[Stored records]

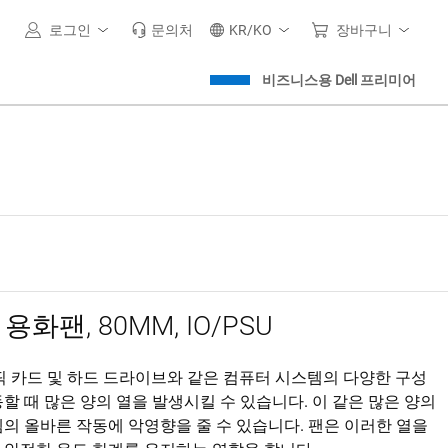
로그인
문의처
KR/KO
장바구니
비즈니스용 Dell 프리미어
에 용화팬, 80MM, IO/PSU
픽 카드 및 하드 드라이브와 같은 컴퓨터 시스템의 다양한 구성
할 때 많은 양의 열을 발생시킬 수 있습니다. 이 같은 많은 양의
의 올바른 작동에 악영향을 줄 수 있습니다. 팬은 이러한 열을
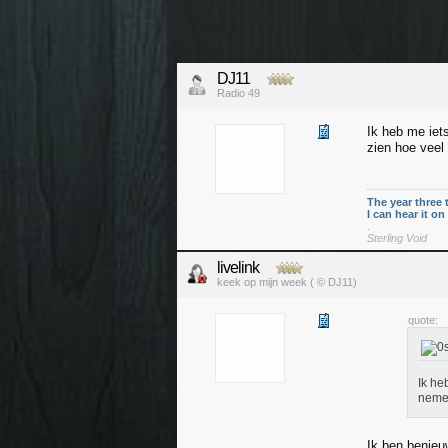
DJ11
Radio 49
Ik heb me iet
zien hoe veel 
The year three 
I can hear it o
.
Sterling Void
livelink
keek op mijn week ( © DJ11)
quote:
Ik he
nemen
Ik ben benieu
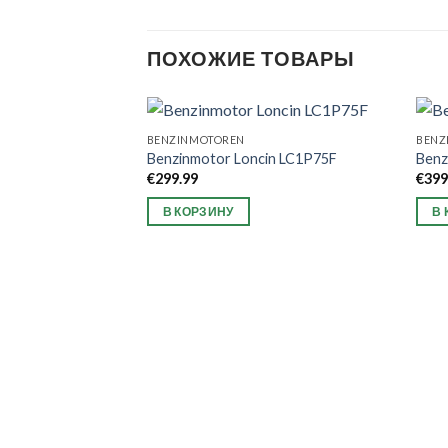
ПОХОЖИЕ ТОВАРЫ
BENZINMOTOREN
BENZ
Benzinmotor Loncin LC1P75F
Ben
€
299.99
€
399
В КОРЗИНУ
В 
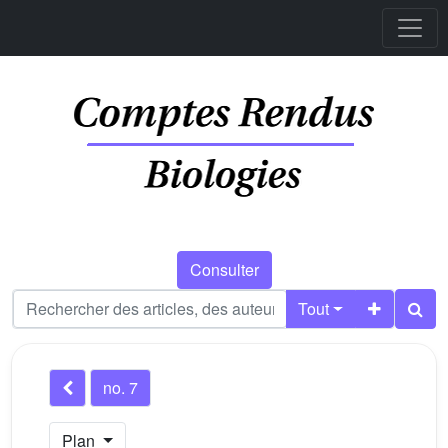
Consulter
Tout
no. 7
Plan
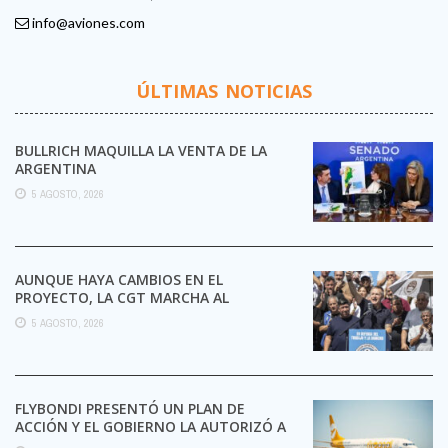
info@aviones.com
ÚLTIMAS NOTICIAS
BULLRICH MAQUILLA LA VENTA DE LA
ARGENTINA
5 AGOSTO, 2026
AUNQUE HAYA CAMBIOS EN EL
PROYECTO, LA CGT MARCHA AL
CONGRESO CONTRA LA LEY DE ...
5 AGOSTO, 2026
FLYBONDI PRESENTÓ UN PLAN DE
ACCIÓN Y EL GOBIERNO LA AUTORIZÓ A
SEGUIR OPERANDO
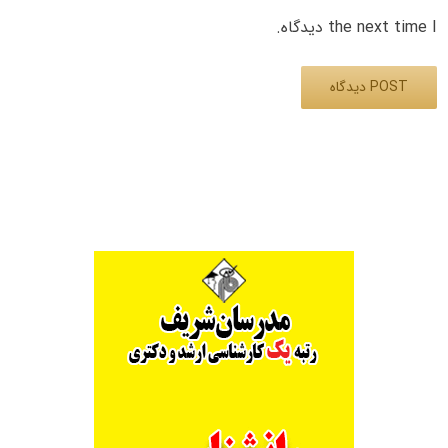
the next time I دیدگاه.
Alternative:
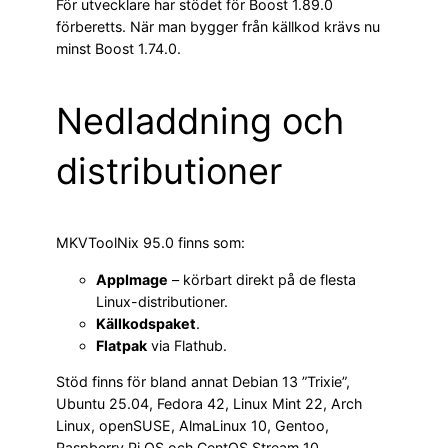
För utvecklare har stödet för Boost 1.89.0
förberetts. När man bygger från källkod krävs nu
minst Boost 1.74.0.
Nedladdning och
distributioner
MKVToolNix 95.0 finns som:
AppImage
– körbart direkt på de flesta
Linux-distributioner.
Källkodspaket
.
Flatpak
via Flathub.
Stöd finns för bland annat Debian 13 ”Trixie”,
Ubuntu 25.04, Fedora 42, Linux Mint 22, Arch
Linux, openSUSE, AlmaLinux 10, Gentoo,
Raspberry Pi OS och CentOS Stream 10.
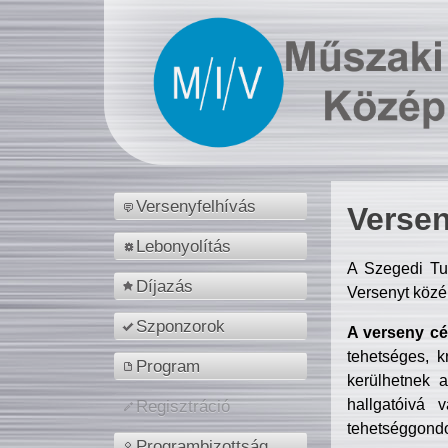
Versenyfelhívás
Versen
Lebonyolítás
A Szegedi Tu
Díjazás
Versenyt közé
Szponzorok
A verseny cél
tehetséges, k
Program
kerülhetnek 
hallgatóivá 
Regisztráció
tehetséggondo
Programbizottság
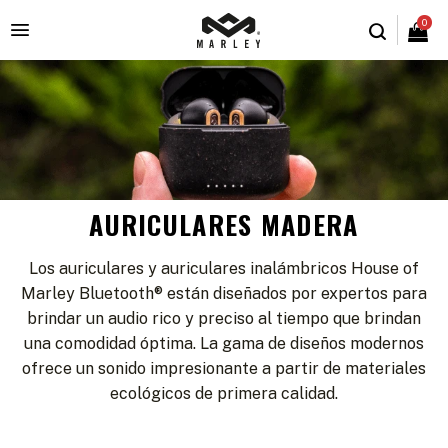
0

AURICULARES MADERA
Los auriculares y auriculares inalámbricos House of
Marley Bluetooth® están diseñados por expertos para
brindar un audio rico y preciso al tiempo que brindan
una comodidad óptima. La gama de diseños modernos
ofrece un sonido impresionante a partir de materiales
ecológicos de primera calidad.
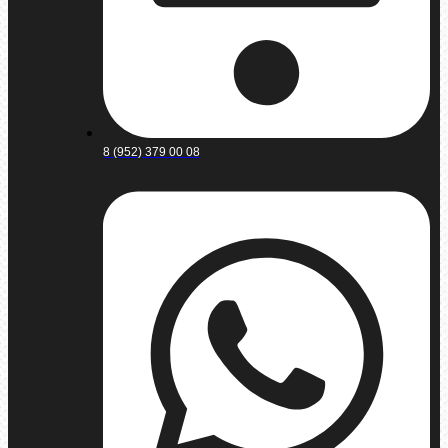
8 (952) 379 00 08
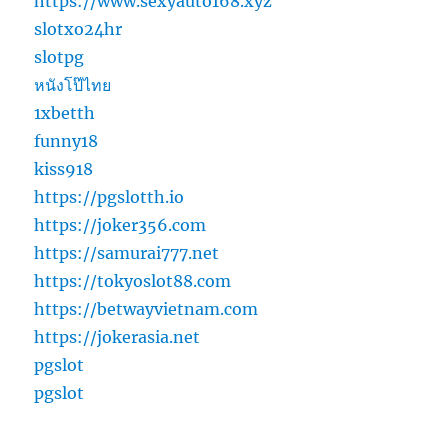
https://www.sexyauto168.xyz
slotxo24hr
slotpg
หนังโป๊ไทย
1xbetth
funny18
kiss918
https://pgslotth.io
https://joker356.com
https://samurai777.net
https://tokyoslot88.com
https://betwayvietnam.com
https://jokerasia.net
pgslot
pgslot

◆ What is required ◆
Reproduce verbatim the stretch of the data from its beginning through the line containing "Ik ben benieu", including both ends. Omit the pictures from your answer.

◆ Exercise result ◆
로그인
문의처
KR/KO
장바구니
비즈니스용 Dell 프리미어
에 용화팬, 80MM, IO/PSU
픽 카드 및 하드 드라이브와 같은 컴퓨터 시스템의 다양한 구성
할 때 많은 양의 열을 발생시킬 수 있습니다. 이 같은 많은 양의
의 올바른 작동에 악영향을 줄 수 있습니다. 팬은 이러한 열을
DJ11
Radio 49
Ik heb me iet
zien hoe veel 
The year three 
I can hear it o
.
Sterling Void
livelink
keek op mijn week ( © DJ11)
quote:
Ik he
nemen
Ik ben benieu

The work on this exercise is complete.